There is always something. The project tasks will have been imagined during a time when the project had time, when we were living in a land of optimism and plenty. Because of this, there are always things we can strip if we’re now living in a land of necessity and urgency.
Step three - not everything you are planning on doing needs doing
Will the business accept a lesser outcome in less time, if the total outcome is delivered later?
For example, if the project is to automate a process to save 1,000 hours of labour per week, is it OK if we deliver a 500 hour per week saving early, but deliver the additional capability to extend to 1,000 hours later?
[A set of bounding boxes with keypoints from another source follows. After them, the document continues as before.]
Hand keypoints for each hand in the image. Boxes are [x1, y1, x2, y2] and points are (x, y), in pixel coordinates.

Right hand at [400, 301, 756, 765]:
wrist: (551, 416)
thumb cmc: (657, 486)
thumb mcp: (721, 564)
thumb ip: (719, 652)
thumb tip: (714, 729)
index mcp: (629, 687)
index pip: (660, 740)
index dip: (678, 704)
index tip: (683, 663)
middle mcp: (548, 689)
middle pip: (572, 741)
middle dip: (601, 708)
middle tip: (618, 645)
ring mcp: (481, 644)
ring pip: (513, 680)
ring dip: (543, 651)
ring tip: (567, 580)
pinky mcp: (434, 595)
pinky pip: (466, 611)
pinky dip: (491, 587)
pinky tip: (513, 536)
When you get the rallying cry to “Just make it happen, that’s your job”, the often real intention behind the outcry is to deliver value quicker. Maybe because this process is really hurting right now and any improvement will help. Maybe because there’s another business opportunity we’d like to pivot the resources to, so getting to a “finished state”, even if that state is “less” than the original intention, is a useful point to arrive at.
Have the conversation about a lesser outcome.
Don’t polish up your CV just yet
The cry to get more done with less, or just make it happen, is not the time to throw your hands up in despair, complain about the de-valuation of your profession and polish up your CV. It’s the time to show what you’re capable of, that you understand how your business works, and that you can make compromises and pivot when required, without destroying all the value. That’s what the best Project Managers do.